CW: The longest we’re out without breaks is like a month-and-a-half, that’s how it was for this tour, we did a month on, a week off, and then a month-and-a-half on.

SD: That’s smart, because I was going to be the cautionary voice from the grave like, don’t go on tour for six months at a time because it’ll fucking kill you. But you’re being reasonable about it.
CW: Did you tour with bands before Flaming Lips, or was that the first?

SD: Yeah, but only local bands. I was in a band in Austin, Texas, and we did a tour of the Midwest in the winter of 1990, but it was like ten shows. That was my only touring experience before The Flaming Lips.
CW: Did you guys get along well on tour?

SD: The Lips? There’s been so many versions of the band, but after all these years Wayne [Coyne, frontman] and I still get along really well. Wayne’s eight years older than me, he’s like an older brother, so we didn’t have these ego clashes many bands will have – it just happens. But we never had that really. They were also really cool… not cool [laughs] but they tolerated my drug abuse for a long time. We always got along on the road.
CW: That’s great. Not the drug abuse part, but the tolerance.

SD: Even if you fucking love music and it’s the only thing you care about, touring can just be a real hell for some people. I don’t like it, but I like playing shows so I put up with it, but some people just can’t deal with the travel, the stress and the strain. It’s been pretty easygoing for us on the road.
CW: Our beginnings as a band, we were just in high school and didn’t have any aspirations to tour or anything like that. I’d read about bands I loved breaking up and I’d just be so upset and angry, like, “How the hell do you get the best job in the world and just throw it away?” It was mind-boggling, I had no earthly idea why this was such a common occurrence. And not like things are going down the river for us or anything, but after a single tour, I completely understand – I’m almost shocked they don’t break up sooner. [both laugh]

SD: I’m imagining you guys being younger and more highly evolved than us, so you’d realise that quicker maybe and deal with it more responsibly. How old are you guys anyway?
CW: We’re all 21.

SD: Damn, that’s really young. You’re stirring some shit up pretty quickly. When I joined The Lips I was like 22. You guys have already put out LPs, EPs and everything, damn, that’s crazy. So you were like eighteen when the first stuff was coming out?
CW: The very, very first stuff was when we were like fifteen, we did some recordings when we were in eighth grade.

SD: Oh wow.
CW: But that stuff was really bad, it was like Sleep worship…

SD: The band Sleep?
CW: Yeah. It was more something that was concerned with separating us from the other kids, we wanted to be tasteful and all these things. It wasn’t very good.

SD: Still, it’s amazing that you guys have accomplished what you have at this age, and it seems like it’s all been on your terms. You’re just doing it yourselves, that’s the impression I get.
CW: We’ve been pretty lucky.

“I’d read about bands I loved breaking up and I’d just be so upset and angry, like, “How the hell do you get the best job in the world and just throw it away?””

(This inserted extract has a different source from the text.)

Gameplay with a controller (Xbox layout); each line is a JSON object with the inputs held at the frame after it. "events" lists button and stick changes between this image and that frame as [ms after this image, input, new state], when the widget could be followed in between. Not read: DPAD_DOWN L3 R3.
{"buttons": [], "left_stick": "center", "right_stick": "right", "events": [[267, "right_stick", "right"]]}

SD: So how did the King Gizzard thing come about [Geese are supporting King Gizzard & the Lizard Wizard on tour], are they fans of you guys?
CW: It turns out they are. We’d been fluttering our eyelashes at them for a little while. We’ve loved them for so long, I remember we were like sixteen and went to one of their shows – that was the first time I’d ever seen a moshpit in my life, and the first time I’d ever been in one. I had the ticket from that show up on my wall when I was a kid. I heard that they were in a livestream or something and they had our album playing in the background and I was obsessed with that rumour. We ended up meeting Ambrose [Kenny Smith, King Gizzard frontman] at a festival because he watched our set and then came up to us like, [puts on an Australian accent] “Hey, I really like you.” We played it pretty cool but were very excited at this. Then I heard they were touring and I’d sent them their tour poster and put a little text box in yellow saying ‘+ Geese’ and a big smiley face. I direct messaged them on Instagram with that. They read it and said nothing, so I was like, “Oh, now I’ve completely ruined my chances with them with this stupid joke.” But then suddenly their manager reached out like, “Would you do the first two thirds of the tour?” And we had a big hurrah.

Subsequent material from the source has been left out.